= Gender Crisis =

2021 German silent dramatic comedy film

Gender Crisis [Geschlechterkrise] is a 2021 German silent dramatic comedy film directed by Malte Wirtz. The film has an 80-minute run time. The story is based on the tale of Samson and Delilah from the Hebrew Bible.

== Plot ==
Samson (played by Rostyslav Bome) is a strong, handsome man living in the city who everyone wants to be friends with. Samson has magical powers, which are stored in his hair. However, people soon figure out where his power lies, and they try to steal it.

One day, while Samson is sleeping, two people cut off his hair. One of them, De (played by Taisiya Schumacher), eats it, thus stealing Samson's power.

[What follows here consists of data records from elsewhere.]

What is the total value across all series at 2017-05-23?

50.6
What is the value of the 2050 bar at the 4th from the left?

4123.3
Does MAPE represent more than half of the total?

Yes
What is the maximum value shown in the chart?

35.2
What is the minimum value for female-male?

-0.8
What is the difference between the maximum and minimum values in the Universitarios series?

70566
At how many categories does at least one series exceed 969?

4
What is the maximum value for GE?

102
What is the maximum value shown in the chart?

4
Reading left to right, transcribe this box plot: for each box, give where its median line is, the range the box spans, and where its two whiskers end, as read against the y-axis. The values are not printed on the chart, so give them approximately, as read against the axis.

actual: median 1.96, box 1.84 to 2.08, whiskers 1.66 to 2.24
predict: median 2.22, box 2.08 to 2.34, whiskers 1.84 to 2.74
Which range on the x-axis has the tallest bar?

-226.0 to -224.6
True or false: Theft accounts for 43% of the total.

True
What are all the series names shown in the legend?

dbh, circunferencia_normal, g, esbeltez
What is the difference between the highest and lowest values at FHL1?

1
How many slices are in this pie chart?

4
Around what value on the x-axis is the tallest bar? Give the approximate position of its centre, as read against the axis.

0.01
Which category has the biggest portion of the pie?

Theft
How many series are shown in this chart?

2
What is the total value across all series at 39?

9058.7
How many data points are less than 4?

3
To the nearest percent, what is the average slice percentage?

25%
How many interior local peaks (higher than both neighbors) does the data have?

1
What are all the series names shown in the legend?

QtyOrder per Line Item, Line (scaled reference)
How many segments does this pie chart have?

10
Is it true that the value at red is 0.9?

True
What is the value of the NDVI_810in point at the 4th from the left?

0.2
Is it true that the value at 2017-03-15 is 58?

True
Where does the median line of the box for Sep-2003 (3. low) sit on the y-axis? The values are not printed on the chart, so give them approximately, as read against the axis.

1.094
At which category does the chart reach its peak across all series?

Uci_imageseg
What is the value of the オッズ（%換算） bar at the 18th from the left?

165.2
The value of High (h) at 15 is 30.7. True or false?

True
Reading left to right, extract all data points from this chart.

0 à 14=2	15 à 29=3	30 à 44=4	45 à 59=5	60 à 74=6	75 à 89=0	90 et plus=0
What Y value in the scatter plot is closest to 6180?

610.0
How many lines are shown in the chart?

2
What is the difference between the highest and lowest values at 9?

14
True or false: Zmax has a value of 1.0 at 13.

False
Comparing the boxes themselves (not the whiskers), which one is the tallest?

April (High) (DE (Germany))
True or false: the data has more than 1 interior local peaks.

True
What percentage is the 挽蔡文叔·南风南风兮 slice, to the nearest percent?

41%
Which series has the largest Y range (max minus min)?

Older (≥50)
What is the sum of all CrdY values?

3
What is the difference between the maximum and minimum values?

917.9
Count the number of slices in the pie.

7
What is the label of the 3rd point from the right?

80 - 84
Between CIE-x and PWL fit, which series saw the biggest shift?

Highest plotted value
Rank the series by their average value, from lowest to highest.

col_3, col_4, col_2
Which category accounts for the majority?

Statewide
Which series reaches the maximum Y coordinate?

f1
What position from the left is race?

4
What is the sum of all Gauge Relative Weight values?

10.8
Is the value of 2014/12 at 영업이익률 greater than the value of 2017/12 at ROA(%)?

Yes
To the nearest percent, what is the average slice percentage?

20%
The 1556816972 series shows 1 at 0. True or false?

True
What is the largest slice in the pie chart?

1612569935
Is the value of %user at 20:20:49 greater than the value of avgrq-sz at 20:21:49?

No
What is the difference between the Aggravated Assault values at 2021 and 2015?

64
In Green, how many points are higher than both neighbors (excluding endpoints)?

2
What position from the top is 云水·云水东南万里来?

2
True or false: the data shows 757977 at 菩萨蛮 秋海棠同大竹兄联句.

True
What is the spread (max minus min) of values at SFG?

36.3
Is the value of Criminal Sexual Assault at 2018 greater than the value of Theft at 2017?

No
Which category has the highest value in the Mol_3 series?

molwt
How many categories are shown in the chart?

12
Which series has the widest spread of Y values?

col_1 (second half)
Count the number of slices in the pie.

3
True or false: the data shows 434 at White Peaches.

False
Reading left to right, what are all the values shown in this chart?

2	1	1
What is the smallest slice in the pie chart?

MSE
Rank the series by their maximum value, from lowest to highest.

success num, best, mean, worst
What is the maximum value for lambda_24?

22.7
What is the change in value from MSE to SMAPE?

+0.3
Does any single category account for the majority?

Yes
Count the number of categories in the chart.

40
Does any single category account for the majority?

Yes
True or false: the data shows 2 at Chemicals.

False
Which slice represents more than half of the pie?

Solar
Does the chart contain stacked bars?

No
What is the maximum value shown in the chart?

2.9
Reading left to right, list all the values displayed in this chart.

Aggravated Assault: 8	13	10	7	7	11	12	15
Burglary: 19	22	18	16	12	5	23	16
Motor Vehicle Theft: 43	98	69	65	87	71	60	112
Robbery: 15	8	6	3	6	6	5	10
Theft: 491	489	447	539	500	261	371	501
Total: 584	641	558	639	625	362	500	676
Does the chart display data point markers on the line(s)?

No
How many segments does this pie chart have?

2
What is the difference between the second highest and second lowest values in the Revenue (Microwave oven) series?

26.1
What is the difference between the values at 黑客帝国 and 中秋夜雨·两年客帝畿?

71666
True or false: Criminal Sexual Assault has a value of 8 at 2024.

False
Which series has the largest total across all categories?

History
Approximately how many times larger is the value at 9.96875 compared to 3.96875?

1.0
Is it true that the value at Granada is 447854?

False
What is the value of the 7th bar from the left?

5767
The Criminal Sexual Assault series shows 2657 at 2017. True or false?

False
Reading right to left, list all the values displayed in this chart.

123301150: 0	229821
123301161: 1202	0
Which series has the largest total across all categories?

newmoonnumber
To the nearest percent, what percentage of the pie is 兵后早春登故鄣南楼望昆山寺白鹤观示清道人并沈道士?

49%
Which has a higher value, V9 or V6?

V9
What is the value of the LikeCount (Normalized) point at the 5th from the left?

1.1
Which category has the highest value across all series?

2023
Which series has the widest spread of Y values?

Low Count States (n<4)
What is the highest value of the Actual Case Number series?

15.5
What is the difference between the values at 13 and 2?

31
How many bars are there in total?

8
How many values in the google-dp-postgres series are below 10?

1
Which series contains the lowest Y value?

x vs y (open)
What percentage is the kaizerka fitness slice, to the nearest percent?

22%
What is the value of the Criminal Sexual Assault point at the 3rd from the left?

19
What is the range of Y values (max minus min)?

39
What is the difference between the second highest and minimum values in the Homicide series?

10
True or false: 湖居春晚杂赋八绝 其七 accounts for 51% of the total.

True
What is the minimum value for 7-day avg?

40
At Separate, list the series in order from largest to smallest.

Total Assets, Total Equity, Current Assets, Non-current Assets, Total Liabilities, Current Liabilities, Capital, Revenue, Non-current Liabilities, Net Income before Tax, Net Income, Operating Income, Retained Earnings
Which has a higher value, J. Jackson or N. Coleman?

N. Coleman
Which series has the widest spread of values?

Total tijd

One sunny afternoon De meets two mimes (played by Maximilian Gehrlinger and Freya Kreutzkam) who she asks to tell her her fortune. She is told she will gain happiness, but in order to do so she must commit crimes. De then faints and wakes up a little later.

De's powers now open up a whole new world of power for her. She is now seductive and wanted by all, but she has an urge to murder.

== Cast ==
Full cast:

- Rostyslav Bome - Samson
- Taisiya Schumacher - De ("Of")
- Keziban Inal - Lilah
- Jesse Albert - Der zuspäte Haarabschneider ("The Old Haircutter")
- Hans Bayer - Der Warner ("The Warner")
- Anna-Maria Böhm - Die Frau am Fluss ("The Woman by the River")
- Eric Carter - Der Spassmacher ("The Jester")
- Daniel Christensen - Der Mann mit grauem Hut ("The Man with the Gray Hat")
- Philipp Eckelmann - Der Betrogene ("The Deceived")
- Nadja Felk - Die Frau mit Hut ("The Woman with the Hat")
- Raphael Fülöp - Der Vater ("The Father")
- Maximilian Gehrlinger and Freya Kreutzkam - Der Pantomime ("The Mime")
- Alice Gruia - Die Frau mit Pelz ("The Woman with Fur")
- Manuel Harder - Der Mann mit schwarzem Hut ("The Man with a Black Hat")
- Tim-Fabian Hoffmann - Der Mann mit Schal ("The Man with a Scarf")
- Yotam Ishay and Laura Schuhrk - Der Liebende im Park ("The Lover in the Park")
- Timo Jacobs - Don Gigi
- Sophie Reichert - Die Verlassene ("The Abandoned")
- Alec Rosenthal - Der Haarabschneider ("The Haircutter")
- Moritz A. Sachs - Der Scherenschnittmann ("The Sillouette Man")
- Dominic Saleh-Zaki - Der Mann am Dach ("The Man on the Roof")
- Judith Shoemaker - Die Selbstfrisörin ("The Self Hairdresser")
- Frederik von Lüttichau - Der Getötete ("The Slain Man")'
- Nikolai Will - Der Mann an der Bushaltestelle ("The Man at the Bus Stop")
- Jonathan Wirtz - Das Kind ("The Child")

== Production ==
The movie was filmed over 17 days in Berlin and North Rhine-Westphalia in Germany.

The film's cinematography was done by Antje Heidemann and Francisco de la Torre, with music composed by Wilhelm Friedmann. Malte Wirtz did all the editing for the film.

The film was produced under the Unfiltered Artists production company.

== Reception ==
The film was released on September 16, 2021, in selected German cinemas. It received generally positive reviews.